▸ Job
From the post on the Permanent Portfolio below, copy out everything from "I spent a lot" down to "is quite compelling.", word for word.

▸ Text
........
I think Gumby stated the salient facts as well as anyone has in an earlier post.

“Now, to my knowledge there is no other portfolio out there that minimizes volatility in every economic condition — while still providing a moderate return — as much as the Permanent Portfolio does.”

I think that’s a very accurate assessment. A moderate return, with minimum volatility, in every economic condition; without constantly worrying about what’s up / what’s down would satisfy many of us.

I think the big problem for most people with the PP is the gold component. In our modern societies of paper money and electronic transactions, most people just cannot fathom the notion of actually owning the metal itself. Owning the metal itself, in whatever form, might not be practicable for most people; and many might not feel comfortable buying "paper gold” via an ETF.

I spent a lot of my working life in Asia and the Middle East; and have absorbed some of the notions of those folks about gold as a real asset in troubled times. I like gold, perhaps not as well as Scrooge McDuck; but I do like it. When I discovered the Boglehead forum a couple of years ago, and the PP thread, I went through it completely. Some excellent points made there; and I have read Harry Browne’s books. The case he makes for the PP is quite compelling.
........
▸ Raw data

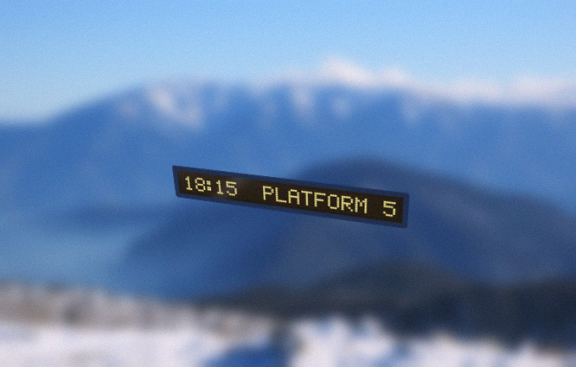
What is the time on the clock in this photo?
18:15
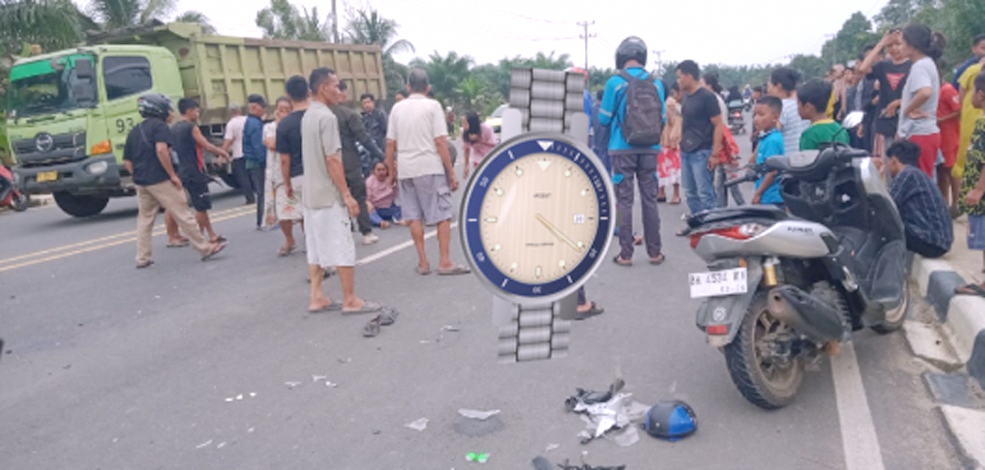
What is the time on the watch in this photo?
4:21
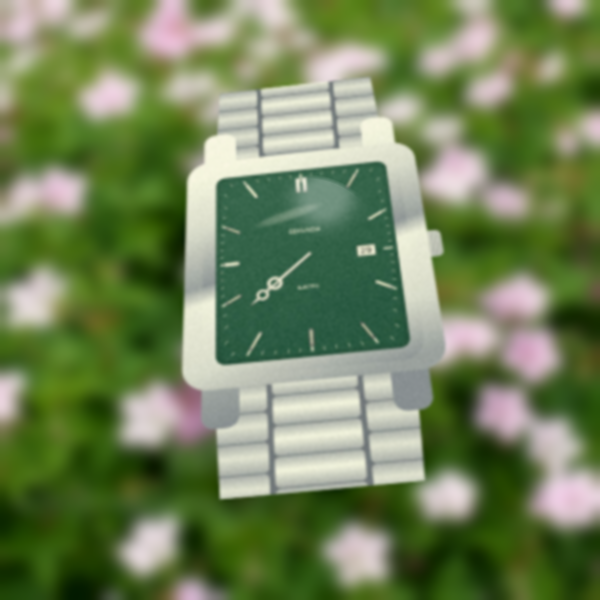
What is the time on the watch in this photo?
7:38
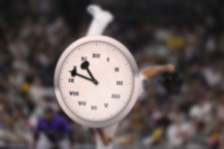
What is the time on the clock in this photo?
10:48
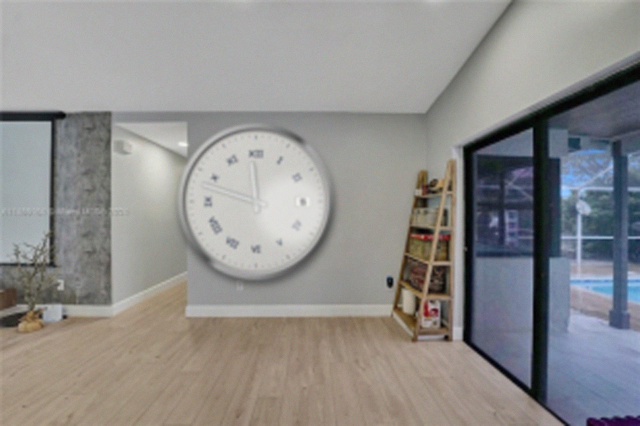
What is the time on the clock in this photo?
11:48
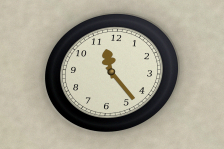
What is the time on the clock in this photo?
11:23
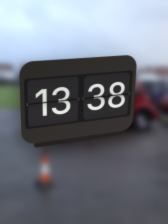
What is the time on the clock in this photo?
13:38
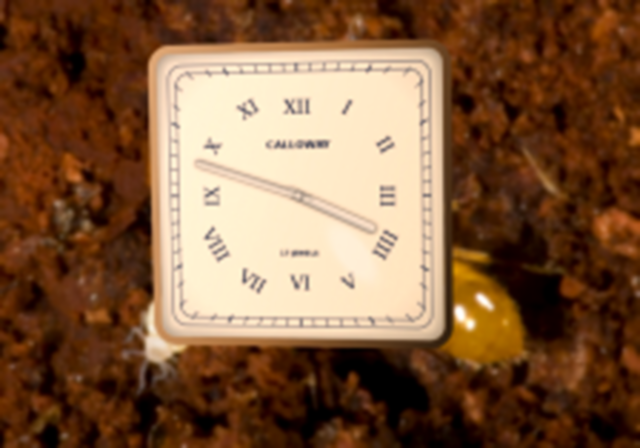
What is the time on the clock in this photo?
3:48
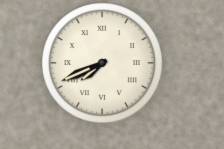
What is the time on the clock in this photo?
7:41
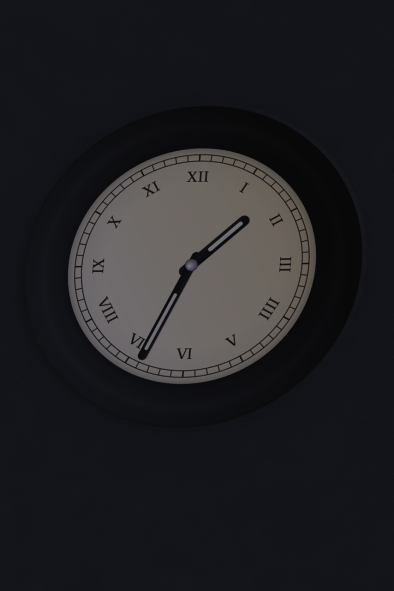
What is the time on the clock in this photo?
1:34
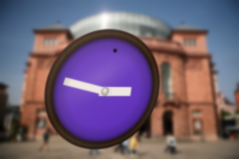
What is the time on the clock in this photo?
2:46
........
▸ Completed exercise
I spent a lot of my working life in Asia and the Middle East; and have absorbed some of the notions of those folks about gold as a real asset in troubled times. I like gold, perhaps not as well as Scrooge McDuck; but I do like it. When I discovered the Boglehead forum a couple of years ago, and the PP thread, I went through it completely. Some excellent points made there; and I have read Harry Browne’s books. The case he makes for the PP is quite compelling.